Правда, он меня за мотором сменил. В трудных местах всегда сам водил, никому не доверял. Посмотрел на скалу и говорит: «Сейчас мимо самой Смерти пройдем!»
Вода там не шумит, как на пороге, а вроде бы свистит, с шипением несет ее между скал. Корецкий правит по гребню, как раз между воронок. Очень правильно идем.
И тут все случилось. До сих пор не пойму — как. Мне показалось, что скала падает на лодку. Не успел я опомниться, как очутился в воде. И перевернутая лодка рядом. Я уцепился за край. Вижу — Корецкий дальше по течению вынырнул. Держится на воде, но бледный-пребледный. Со мной рядом оказался спасательный круг. Я бросил ему, а он пропустил, не заметил. И скрылся под водой...
Потом я понял. Так получилось: лодка соскользнула в воронку и перевернулась. Корецкого сильно ударило мотором или бортом. Он же пловец-разрядник, а тут за спасательный круг не мог схватиться. Ударенный он был.
...Только и видел я его. В последний раз. А он меня, наверное, не заметил. Не похожий был на себя. Бледный и глаза пустые, без понимания. Последний раз его видел живым.
Мы-то спаслись. Не так уж это было трудно. И он спасся бы, если б не ушибло его. Второй рабочий, Блинов, выплыл на остров в трех километрах. Я к берегу подгреб. Дюралька непотопляема ведь.
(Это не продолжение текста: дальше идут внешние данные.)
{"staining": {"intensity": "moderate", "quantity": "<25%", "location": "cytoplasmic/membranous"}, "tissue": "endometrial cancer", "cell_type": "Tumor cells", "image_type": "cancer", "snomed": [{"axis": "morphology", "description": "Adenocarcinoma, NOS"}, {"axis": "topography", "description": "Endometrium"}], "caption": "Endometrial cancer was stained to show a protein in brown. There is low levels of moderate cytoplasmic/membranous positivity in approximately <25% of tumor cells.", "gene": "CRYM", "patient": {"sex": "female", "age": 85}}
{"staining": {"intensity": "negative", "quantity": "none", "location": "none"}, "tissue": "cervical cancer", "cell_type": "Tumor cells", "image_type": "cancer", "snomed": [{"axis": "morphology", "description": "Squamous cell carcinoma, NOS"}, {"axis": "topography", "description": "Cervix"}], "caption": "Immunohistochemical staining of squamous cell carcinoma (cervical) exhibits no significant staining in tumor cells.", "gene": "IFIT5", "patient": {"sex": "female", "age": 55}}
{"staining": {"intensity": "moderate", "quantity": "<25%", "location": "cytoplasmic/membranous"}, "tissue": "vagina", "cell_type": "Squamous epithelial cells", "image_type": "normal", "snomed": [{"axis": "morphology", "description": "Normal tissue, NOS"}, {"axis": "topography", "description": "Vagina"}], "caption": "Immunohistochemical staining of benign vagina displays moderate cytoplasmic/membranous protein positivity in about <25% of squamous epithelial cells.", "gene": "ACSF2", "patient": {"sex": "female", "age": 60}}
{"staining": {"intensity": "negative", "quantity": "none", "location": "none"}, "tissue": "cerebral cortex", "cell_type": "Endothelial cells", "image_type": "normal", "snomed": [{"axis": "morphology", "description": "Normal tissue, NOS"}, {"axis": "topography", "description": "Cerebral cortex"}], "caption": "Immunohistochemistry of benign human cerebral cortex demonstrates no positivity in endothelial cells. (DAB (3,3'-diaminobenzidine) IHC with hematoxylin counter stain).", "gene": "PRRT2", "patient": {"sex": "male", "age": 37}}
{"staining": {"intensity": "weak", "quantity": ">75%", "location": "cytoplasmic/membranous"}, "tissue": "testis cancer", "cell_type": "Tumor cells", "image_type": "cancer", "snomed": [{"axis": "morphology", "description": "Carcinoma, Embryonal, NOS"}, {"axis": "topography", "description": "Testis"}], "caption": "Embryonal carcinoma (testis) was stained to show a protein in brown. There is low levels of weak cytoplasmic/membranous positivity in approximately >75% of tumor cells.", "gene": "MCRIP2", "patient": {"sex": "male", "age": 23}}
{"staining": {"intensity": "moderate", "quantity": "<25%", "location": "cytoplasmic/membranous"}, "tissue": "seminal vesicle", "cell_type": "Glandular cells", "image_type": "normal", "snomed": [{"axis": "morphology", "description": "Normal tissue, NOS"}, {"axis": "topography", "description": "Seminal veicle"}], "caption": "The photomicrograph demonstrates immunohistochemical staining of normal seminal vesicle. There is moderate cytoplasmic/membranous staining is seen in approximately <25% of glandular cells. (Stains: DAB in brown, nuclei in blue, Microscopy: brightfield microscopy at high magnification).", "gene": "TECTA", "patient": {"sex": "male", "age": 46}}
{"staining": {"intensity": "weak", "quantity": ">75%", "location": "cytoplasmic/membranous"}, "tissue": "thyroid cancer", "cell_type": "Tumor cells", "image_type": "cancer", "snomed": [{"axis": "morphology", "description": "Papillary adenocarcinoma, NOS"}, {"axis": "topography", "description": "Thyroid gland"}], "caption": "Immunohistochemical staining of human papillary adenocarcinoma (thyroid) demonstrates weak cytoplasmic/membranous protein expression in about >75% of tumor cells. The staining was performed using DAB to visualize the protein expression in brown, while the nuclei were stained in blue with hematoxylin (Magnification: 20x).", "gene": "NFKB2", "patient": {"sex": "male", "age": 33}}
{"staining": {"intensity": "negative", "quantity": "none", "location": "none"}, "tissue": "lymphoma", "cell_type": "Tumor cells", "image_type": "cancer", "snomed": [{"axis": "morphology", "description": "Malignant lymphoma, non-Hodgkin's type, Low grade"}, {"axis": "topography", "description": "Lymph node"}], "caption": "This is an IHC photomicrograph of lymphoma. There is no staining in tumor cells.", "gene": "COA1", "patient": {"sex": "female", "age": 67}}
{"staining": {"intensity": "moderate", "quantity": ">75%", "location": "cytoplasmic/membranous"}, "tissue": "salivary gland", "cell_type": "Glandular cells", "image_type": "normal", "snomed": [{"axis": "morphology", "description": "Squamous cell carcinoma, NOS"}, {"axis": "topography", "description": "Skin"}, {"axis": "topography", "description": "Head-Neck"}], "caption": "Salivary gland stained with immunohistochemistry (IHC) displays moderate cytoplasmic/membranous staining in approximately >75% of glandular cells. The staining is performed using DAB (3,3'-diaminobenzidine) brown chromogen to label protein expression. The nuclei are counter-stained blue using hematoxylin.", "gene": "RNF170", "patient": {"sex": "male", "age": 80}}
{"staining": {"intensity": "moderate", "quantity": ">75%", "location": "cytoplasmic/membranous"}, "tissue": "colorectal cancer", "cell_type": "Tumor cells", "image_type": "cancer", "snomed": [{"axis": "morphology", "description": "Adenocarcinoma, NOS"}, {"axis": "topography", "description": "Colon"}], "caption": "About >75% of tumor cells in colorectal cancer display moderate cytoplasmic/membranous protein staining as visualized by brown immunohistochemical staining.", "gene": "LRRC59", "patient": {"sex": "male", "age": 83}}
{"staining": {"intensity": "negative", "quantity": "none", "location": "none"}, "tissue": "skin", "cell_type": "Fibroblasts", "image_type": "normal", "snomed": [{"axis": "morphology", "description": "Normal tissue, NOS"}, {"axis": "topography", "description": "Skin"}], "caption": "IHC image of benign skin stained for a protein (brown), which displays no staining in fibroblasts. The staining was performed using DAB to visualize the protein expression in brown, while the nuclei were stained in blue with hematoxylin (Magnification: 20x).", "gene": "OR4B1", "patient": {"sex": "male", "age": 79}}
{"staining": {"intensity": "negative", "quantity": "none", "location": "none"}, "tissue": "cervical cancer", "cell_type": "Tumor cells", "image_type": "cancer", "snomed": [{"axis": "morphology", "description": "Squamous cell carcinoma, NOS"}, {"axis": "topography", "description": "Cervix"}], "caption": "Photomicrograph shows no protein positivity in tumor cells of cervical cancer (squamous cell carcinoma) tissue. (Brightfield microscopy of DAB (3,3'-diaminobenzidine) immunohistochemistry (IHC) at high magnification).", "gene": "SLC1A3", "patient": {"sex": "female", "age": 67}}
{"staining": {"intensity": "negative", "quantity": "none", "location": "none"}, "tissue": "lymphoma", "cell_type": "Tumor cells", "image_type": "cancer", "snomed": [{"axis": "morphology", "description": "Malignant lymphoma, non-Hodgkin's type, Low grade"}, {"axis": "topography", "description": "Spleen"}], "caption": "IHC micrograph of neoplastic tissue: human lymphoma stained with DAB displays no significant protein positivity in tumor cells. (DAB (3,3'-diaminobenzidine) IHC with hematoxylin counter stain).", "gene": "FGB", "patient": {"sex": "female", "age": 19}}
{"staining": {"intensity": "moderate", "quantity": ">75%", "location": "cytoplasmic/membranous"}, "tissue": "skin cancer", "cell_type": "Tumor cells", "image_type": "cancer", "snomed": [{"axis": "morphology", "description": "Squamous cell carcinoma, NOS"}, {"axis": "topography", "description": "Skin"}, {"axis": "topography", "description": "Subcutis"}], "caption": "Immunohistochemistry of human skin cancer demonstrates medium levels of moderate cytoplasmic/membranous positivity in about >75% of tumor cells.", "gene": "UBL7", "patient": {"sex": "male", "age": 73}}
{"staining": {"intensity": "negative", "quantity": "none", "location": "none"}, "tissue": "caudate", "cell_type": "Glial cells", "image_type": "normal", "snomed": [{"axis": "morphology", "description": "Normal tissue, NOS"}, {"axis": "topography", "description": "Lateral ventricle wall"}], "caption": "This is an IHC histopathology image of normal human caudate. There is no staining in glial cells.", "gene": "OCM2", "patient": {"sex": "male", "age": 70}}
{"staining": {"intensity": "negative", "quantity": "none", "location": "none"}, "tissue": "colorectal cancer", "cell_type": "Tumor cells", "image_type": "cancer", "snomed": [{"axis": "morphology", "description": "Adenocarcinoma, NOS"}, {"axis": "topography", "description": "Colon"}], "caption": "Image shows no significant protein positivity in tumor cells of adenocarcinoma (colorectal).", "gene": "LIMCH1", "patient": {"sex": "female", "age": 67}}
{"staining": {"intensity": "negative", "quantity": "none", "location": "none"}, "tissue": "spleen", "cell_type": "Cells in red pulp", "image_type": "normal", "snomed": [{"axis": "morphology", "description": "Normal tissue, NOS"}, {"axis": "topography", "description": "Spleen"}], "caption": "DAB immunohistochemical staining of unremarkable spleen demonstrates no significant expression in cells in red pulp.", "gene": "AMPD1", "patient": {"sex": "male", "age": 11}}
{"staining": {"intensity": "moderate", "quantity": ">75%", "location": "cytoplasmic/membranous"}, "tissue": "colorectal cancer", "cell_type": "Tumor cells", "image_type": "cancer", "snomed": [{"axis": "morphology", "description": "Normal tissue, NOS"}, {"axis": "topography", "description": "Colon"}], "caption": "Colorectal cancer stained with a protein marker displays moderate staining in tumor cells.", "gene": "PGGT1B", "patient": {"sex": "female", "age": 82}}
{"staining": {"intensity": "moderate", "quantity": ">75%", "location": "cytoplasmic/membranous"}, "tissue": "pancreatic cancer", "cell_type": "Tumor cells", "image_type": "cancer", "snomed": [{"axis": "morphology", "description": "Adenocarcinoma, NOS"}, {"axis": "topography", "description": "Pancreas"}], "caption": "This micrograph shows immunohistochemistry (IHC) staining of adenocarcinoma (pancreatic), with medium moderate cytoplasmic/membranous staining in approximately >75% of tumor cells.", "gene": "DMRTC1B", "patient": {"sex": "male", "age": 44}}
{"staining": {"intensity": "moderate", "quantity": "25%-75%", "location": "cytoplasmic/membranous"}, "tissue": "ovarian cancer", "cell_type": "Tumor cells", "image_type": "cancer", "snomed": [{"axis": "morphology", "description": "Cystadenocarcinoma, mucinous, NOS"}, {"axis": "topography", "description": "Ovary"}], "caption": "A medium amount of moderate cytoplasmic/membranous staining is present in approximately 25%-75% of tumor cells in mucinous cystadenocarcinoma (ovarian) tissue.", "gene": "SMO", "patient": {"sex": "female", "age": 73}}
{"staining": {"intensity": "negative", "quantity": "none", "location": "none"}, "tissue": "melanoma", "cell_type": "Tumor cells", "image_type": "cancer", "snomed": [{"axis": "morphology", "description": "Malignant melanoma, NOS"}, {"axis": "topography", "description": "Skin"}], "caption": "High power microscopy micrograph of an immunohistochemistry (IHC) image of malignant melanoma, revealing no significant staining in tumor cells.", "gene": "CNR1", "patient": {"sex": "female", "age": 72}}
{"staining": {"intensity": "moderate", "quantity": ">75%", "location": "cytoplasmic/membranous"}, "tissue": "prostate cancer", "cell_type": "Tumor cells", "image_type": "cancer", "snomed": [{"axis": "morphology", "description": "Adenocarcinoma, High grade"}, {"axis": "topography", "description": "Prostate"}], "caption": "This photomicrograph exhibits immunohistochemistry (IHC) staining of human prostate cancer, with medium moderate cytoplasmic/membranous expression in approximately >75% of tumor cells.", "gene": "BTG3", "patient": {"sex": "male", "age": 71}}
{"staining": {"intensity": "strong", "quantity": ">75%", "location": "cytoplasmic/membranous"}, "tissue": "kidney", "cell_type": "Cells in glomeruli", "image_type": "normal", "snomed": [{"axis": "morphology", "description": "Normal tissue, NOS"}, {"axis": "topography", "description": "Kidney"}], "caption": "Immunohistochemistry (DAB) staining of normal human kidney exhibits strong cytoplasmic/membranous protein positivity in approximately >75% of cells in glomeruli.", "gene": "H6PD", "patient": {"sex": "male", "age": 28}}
А Корецкого так и не нашли ни в тот день, ни после. Только через три недели нашли. Уже в Енисее нашли...
Павел сгорбился, приник к столу и нехотя жевал остывшую котлету. Кончив есть, он уперся локтями в колени и некоторое время сидел молча. Потом, не меняя позы и глядя в стол, спросил меня:
— Ты в Подкаменной на Ангаре бывал?..
Меня бросило в жар. Догадка в первое мгновение показалась нелепой, но она пришла, эта догадка. Я не мог выдавить ни слова. Хорошо, что Павел смотрел вниз. Хотя почему же хорошо? Разве он мог что-нибудь знать? Разве мог...
— У меня там жена и ребятишки. Сергей и Андрюшка, сыновья, — сказал Павел. — Они там, а я неизвестно где... Такая, брат, жизнь...
Он не стал выпытывать, был ли я в Подкаменной. Он решил, видно, что мне не интересно все это после рассказа о гибели Корецкого.
А я не мог двинуться с места. Будто прирос к стулу. Я боялся двигаться. Казалось, шевельни пальцем — Павел сразу обо всем узнает.
Они поднялись из-за стола, а я сидел. Я понимал — глупо так сидеть пнем, но сидел. Со стороны, наверное, казалось, что я лишь немного замешкался. Мне же думалось, будто я прилип, как муха на бумагу, и совсем не смогу подняться. Но встал. Фальшиво как-то встал. Фальшиво посмотрел на Павла. Фальшиво пробормотал что-то.